In 2015, General Motors remained at the top in the Chinese market, with the largest market share of 14.9%. This was higher than its share of 14.7% in 2014.

Note that this market share data also includes General Motors’ joint ventures in China. In these joint ventures, the company shares ownership and management of a company with one or more parties. This means that its revenues from the region are shared with the other companies involved in these joint ventures.

In recent years, General Motors has been trying to capture more Chinese vehicle demand by launching market-specific popular vehicles such as various sports utility vehicles, Cadillac vehicles, and multipurpose vehicles.

Competition in China

As you can see in the chart above, the company (including joint ventures) sold ~3.6 million vehicles in China in 2015. This can be seen as one of the key strengths of General Motors.

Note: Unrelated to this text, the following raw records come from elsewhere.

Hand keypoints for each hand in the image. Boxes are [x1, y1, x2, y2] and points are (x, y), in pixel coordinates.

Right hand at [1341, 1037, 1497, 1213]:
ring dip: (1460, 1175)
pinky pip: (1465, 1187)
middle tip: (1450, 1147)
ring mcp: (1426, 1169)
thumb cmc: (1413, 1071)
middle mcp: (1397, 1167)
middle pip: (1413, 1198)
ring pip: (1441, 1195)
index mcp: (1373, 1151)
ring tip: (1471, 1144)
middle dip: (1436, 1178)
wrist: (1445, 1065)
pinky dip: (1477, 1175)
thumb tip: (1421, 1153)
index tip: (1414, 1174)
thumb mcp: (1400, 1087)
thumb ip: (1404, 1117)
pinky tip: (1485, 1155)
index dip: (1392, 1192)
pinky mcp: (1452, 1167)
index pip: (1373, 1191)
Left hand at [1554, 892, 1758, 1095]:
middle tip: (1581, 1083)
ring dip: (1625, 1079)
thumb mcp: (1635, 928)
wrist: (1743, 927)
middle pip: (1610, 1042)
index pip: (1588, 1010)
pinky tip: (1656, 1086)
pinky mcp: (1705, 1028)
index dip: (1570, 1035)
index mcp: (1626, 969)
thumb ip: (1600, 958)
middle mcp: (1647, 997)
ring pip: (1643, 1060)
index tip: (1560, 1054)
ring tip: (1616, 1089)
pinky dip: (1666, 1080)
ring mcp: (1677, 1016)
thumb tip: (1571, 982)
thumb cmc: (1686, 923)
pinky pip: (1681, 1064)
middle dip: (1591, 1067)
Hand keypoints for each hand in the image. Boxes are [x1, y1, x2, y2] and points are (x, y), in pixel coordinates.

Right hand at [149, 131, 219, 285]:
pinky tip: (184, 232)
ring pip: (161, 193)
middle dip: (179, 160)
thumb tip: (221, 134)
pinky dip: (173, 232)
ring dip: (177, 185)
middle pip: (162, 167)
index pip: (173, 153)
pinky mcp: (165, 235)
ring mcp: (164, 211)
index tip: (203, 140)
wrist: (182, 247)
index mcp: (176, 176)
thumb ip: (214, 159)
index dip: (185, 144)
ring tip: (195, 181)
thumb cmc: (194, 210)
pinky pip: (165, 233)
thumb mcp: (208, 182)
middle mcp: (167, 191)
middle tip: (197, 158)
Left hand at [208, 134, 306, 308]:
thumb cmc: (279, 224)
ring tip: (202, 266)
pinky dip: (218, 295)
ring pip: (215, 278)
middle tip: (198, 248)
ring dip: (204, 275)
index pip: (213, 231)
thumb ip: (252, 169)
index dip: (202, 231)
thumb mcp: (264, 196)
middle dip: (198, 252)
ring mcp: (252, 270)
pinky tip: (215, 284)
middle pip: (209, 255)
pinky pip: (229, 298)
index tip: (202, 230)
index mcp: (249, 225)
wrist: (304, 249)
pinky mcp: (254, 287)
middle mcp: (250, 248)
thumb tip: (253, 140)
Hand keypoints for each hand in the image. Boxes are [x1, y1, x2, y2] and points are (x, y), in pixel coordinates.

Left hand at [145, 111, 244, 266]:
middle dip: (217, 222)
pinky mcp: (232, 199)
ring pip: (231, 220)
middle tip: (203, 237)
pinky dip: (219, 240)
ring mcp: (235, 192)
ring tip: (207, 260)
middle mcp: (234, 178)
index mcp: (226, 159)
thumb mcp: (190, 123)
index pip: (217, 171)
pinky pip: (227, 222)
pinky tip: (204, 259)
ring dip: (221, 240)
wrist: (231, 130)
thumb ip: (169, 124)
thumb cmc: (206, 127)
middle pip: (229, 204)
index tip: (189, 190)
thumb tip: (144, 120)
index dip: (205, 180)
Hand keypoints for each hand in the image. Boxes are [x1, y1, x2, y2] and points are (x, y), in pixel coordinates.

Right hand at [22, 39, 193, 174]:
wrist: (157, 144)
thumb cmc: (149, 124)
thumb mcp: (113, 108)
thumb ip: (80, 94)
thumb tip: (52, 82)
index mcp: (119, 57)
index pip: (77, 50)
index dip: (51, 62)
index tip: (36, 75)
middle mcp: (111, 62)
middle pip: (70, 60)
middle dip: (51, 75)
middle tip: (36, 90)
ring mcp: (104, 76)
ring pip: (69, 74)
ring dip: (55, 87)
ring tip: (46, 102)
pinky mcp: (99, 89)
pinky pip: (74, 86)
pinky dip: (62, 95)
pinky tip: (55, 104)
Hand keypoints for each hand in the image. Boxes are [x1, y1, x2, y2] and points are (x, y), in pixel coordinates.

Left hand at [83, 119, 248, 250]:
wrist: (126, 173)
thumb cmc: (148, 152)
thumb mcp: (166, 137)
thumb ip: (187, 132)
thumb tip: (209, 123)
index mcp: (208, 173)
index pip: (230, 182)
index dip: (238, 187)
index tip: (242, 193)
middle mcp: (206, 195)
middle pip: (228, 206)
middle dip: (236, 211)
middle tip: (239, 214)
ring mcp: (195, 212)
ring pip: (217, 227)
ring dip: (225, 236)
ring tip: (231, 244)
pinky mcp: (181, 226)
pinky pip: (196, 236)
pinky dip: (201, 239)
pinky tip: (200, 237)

In recent years, major global auto industry players (VCR) including GM, Volkswagen (VLKAY), Toyota Motor (TM), and Ford Motor Company (F) have faced intense competition from local Chinese automakers. Auto manufacturers in countries such as China and India benefit from the lower cost of operations, including labor. This leads to intensified competition in such emerging markets.

Chinese automakers include Chang’an Automobile Group, BAIC Motor, and Dongfeng Motor.

Other challenges

According to General Motors, the intensifying competition in the Chinese market may lead to the further price reductions and lower margins in the coming years. Note that the company’s margins are already much lower in the Chinese market compared to the North American market.

Going forward, the company may also face challenges, as the growth rate of Chinese auto demand has fallen lately amid concerns of economic slowdown in the region.